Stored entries
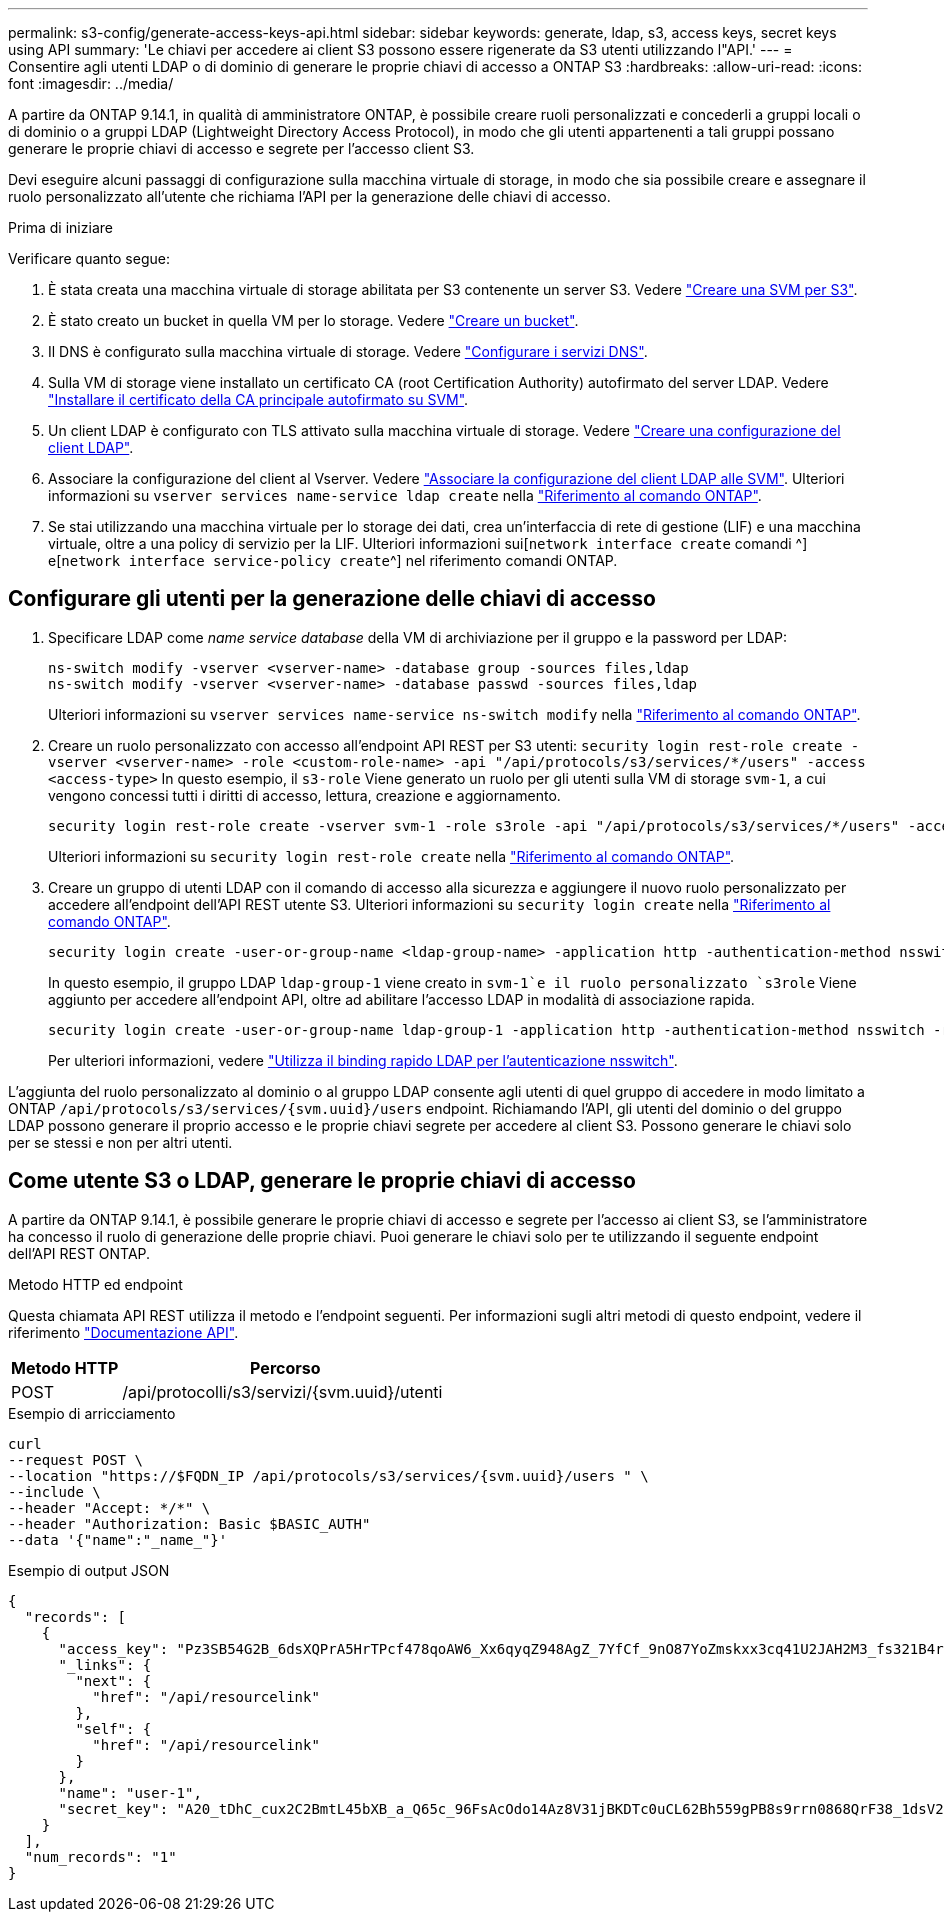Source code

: ---
permalink: s3-config/generate-access-keys-api.html 
sidebar: sidebar 
keywords: generate, ldap, s3, access keys, secret keys using API 
summary: 'Le chiavi per accedere ai client S3 possono essere rigenerate da S3 utenti utilizzando l"API.' 
---
= Consentire agli utenti LDAP o di dominio di generare le proprie chiavi di accesso a ONTAP S3
:hardbreaks:
:allow-uri-read: 
:icons: font
:imagesdir: ../media/


[role="lead"]
A partire da ONTAP 9.14.1, in qualità di amministratore ONTAP, è possibile creare ruoli personalizzati e concederli a gruppi locali o di dominio o a gruppi LDAP (Lightweight Directory Access Protocol), in modo che gli utenti appartenenti a tali gruppi possano generare le proprie chiavi di accesso e segrete per l'accesso client S3.

Devi eseguire alcuni passaggi di configurazione sulla macchina virtuale di storage, in modo che sia possibile creare e assegnare il ruolo personalizzato all'utente che richiama l'API per la generazione delle chiavi di accesso.

.Prima di iniziare
Verificare quanto segue:

. È stata creata una macchina virtuale di storage abilitata per S3 contenente un server S3. Vedere link:../s3-config/create-svm-s3-task.html["Creare una SVM per S3"].
. È stato creato un bucket in quella VM per lo storage. Vedere link:../s3-config/create-bucket-task.html["Creare un bucket"].
. Il DNS è configurato sulla macchina virtuale di storage. Vedere link:../networking/configure_dns_services_manual.html["Configurare i servizi DNS"].
. Sulla VM di storage viene installato un certificato CA (root Certification Authority) autofirmato del server LDAP. Vedere link:../nfs-config/install-self-signed-root-ca-certificate-svm-task.html["Installare il certificato della CA principale autofirmato su SVM"].
. Un client LDAP è configurato con TLS attivato sulla macchina virtuale di storage. Vedere link:../nfs-config/create-ldap-client-config-task.html["Creare una configurazione del client LDAP"].
. Associare la configurazione del client al Vserver. Vedere link:../nfs-config/enable-ldap-svms-task.html["Associare la configurazione del client LDAP alle SVM"]. Ulteriori informazioni su `vserver services name-service ldap create` nella link:https://docs.netapp.com/us-en/ontap-cli//vserver-services-name-service-ldap-create.html["Riferimento al comando ONTAP"^].
. Se stai utilizzando una macchina virtuale per lo storage dei dati, crea un'interfaccia di rete di gestione (LIF) e una macchina virtuale, oltre a una policy di servizio per la LIF. Ulteriori informazioni sui[`network interface create` comandi ^] e[`network interface service-policy create`^] nel riferimento comandi ONTAP.




== Configurare gli utenti per la generazione delle chiavi di accesso

. Specificare LDAP come _name service database_ della VM di archiviazione per il gruppo e la password per LDAP:
+
[listing]
----
ns-switch modify -vserver <vserver-name> -database group -sources files,ldap
ns-switch modify -vserver <vserver-name> -database passwd -sources files,ldap
----
+
Ulteriori informazioni su `vserver services name-service ns-switch modify` nella link:https://docs.netapp.com/us-en/ontap-cli/vserver-services-name-service-ns-switch-modify.html["Riferimento al comando ONTAP"^].

. Creare un ruolo personalizzato con accesso all'endpoint API REST per S3 utenti:
`security login rest-role create -vserver <vserver-name> -role <custom-role-name> -api "/api/protocols/s3/services/*/users" -access <access-type>`
In questo esempio, il `s3-role` Viene generato un ruolo per gli utenti sulla VM di storage `svm-1`, a cui vengono concessi tutti i diritti di accesso, lettura, creazione e aggiornamento.
+
[listing]
----
security login rest-role create -vserver svm-1 -role s3role -api "/api/protocols/s3/services/*/users" -access all
----
+
Ulteriori informazioni su `security login rest-role create` nella link:https://docs.netapp.com/us-en/ontap-cli/security-login-rest-role-create.html["Riferimento al comando ONTAP"^].

. Creare un gruppo di utenti LDAP con il comando di accesso alla sicurezza e aggiungere il nuovo ruolo personalizzato per accedere all'endpoint dell'API REST utente S3. Ulteriori informazioni su `security login create` nella link:https://docs.netapp.com/us-en/ontap-cli//security-login-create.html["Riferimento al comando ONTAP"^].
+
[listing]
----
security login create -user-or-group-name <ldap-group-name> -application http -authentication-method nsswitch -role <custom-role-name> -is-ns-switch-group yes
----
+
In questo esempio, il gruppo LDAP `ldap-group-1` viene creato in `svm-1`e il ruolo personalizzato `s3role` Viene aggiunto per accedere all'endpoint API, oltre ad abilitare l'accesso LDAP in modalità di associazione rapida.

+
[listing]
----
security login create -user-or-group-name ldap-group-1 -application http -authentication-method nsswitch -role s3role -is-ns-switch-group yes -second-authentication-method none -vserver svm-1 -is-ldap-fastbind yes
----
+
Per ulteriori informazioni, vedere link:../nfs-admin/ldap-fast-bind-nsswitch-authentication-task.html["Utilizza il binding rapido LDAP per l'autenticazione nsswitch"].



L'aggiunta del ruolo personalizzato al dominio o al gruppo LDAP consente agli utenti di quel gruppo di accedere in modo limitato a ONTAP `/api/protocols/s3/services/{svm.uuid}/users` endpoint. Richiamando l'API, gli utenti del dominio o del gruppo LDAP possono generare il proprio accesso e le proprie chiavi segrete per accedere al client S3. Possono generare le chiavi solo per se stessi e non per altri utenti.



== Come utente S3 o LDAP, generare le proprie chiavi di accesso

A partire da ONTAP 9.14.1, è possibile generare le proprie chiavi di accesso e segrete per l'accesso ai client S3, se l'amministratore ha concesso il ruolo di generazione delle proprie chiavi. Puoi generare le chiavi solo per te utilizzando il seguente endpoint dell'API REST ONTAP.

.Metodo HTTP ed endpoint
Questa chiamata API REST utilizza il metodo e l'endpoint seguenti. Per informazioni sugli altri metodi di questo endpoint, vedere il riferimento https://docs.netapp.com/us-en/ontap-automation/reference/api_reference.html#access-a-copy-of-the-ontap-rest-api-reference-documentation["Documentazione API"].

[cols="25,75"]
|===
| Metodo HTTP | Percorso 


| POST | /api/protocolli/s3/servizi/{svm.uuid}/utenti 
|===
.Esempio di arricciamento
[source, curl]
----
curl
--request POST \
--location "https://$FQDN_IP /api/protocols/s3/services/{svm.uuid}/users " \
--include \
--header "Accept: */*" \
--header "Authorization: Basic $BASIC_AUTH"
--data '{"name":"_name_"}'
----
.Esempio di output JSON
[listing]
----
{
  "records": [
    {
      "access_key": "Pz3SB54G2B_6dsXQPrA5HrTPcf478qoAW6_Xx6qyqZ948AgZ_7YfCf_9nO87YoZmskxx3cq41U2JAH2M3_fs321B4rkzS3a_oC5_8u7D8j_45N8OsBCBPWGD_1d_ccfq",
      "_links": {
        "next": {
          "href": "/api/resourcelink"
        },
        "self": {
          "href": "/api/resourcelink"
        }
      },
      "name": "user-1",
      "secret_key": "A20_tDhC_cux2C2BmtL45bXB_a_Q65c_96FsAcOdo14Az8V31jBKDTc0uCL62Bh559gPB8s9rrn0868QrF38_1dsV2u1_9H2tSf3qQ5xp9NT259C6z_GiZQ883Qn63X1"
    }
  ],
  "num_records": "1"
}

----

**What to do:** The output should be exactly the lines above from the line containing "DNS è configurato" to the line containing "Un client LDAP", inclusive, with no other lines.

**Exercise solution:**
. Il DNS è configurato sulla macchina virtuale di storage. Vedere link:../networking/configure_dns_services_manual.html["Configurare i servizi DNS"].
. Sulla VM di storage viene installato un certificato CA (root Certification Authority) autofirmato del server LDAP. Vedere link:../nfs-config/install-self-signed-root-ca-certificate-svm-task.html["Installare il certificato della CA principale autofirmato su SVM"].
. Un client LDAP è configurato con TLS attivato sulla macchina virtuale di storage. Vedere link:../nfs-config/create-ldap-client-config-task.html["Creare una configurazione del client LDAP"].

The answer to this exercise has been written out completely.